Match: none (no imperative + consequence compound)
How Checks Evaluate
SkillCheck's checks fall into three evaluation styles, depending on what they're measuring. The style is independent of whether the check is Free or Pro — both tiers include all three.
Structural
Things that are either present or absent: required frontmatter fields, file references that resolve, secrets that shouldn't be in source, token counts. These checks are exact — they either pass or fail, with no ambiguity. Categories: Structure (1), Body (2), Visual (6), Security (7), Token (9), Reference Integrity (13), Trigger Collision (20).
Pattern
Content matched against named patterns: anti-slop phrases, knowledge density signals, design patterns, observability hooks, governance checklists. The patterns are explicit and inspectable — you can read the rules and predict the outcome. Categories: Naming (3), Anti-Slop (5), Quality (8), Enterprise (10), Quality Pro (11), Eval Readiness (14), Composability (17), Observability (18), Design Pattern (19), Knowledge Density (22).
Judgment
Content that needs reading comprehension: do these instructions contradict each other, is this workflow actually clear, does this subagent prompt give enough specificity, does this skill respect autonomy boundaries. Today these checks use pattern-matching as a floor; the ceiling is rubric-based evaluation against a published criteria list. Categories: Semantics (4), Workflow (12), Orchestration Safety (15), Autonomy Design (16).

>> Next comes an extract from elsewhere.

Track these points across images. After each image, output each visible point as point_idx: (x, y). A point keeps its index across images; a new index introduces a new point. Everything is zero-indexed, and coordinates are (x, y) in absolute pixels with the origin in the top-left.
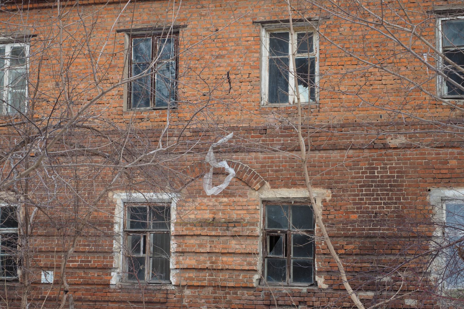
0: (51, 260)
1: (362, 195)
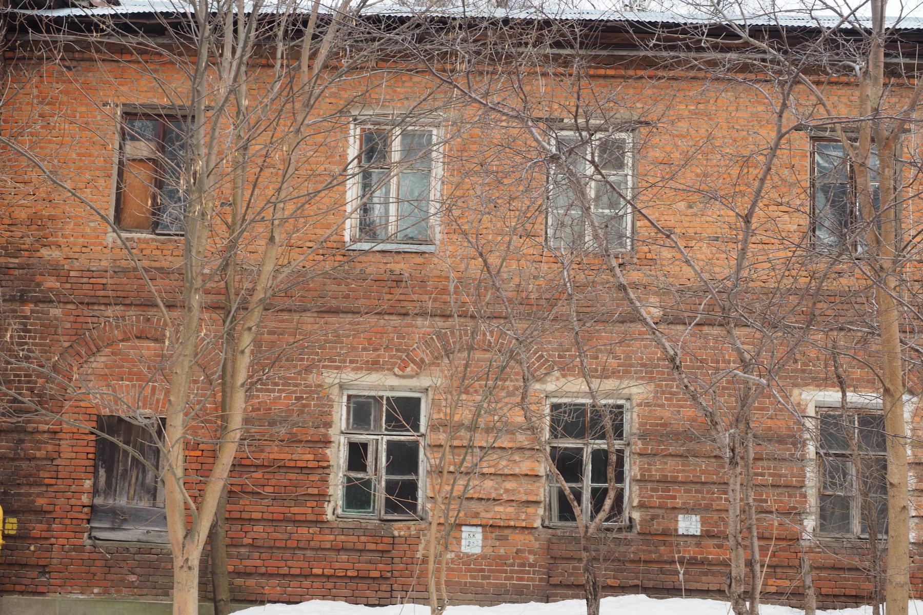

Why this matters: structural and pattern checks are reproducible — same input, same finding. Judgment checks have a wider tolerance band by design; what matters is that the criteria are documented and applied transparently. SkillCheck's judgment checks publish their criteria, not just their verdicts.
Scoring
Skills start at 100 points. Findings subtract based on severity. Strengths don't add points but appear in the quality report as positive signals.
| Severity |
Impact |
Meaning |
| Critical | −20 | Structural violation. Must fix. |
| Warning | −5 | Quality gap. Should fix. |
| Suggestion | −1 | Minor improvement. Nice to fix. |
| Strength | +0 | Positive signal. No penalty, appears in report. |
Free vs Pro
Free checks validate shape: does the skill have the right structure, fields, and sections? Pro checks validate substance: is the content inside those sections actually good? Free tells you what's missing. Pro tells you whether what's there is real.
Independence
SkillCheck is an independent project. It is not affiliated with, endorsed by, or officially connected to Anthropic, OpenAI, Google, or any other AI lab. Research from these organizations informed specific check categories, as documented above. The implementation, scoring, and quality judgments are SkillCheck's own.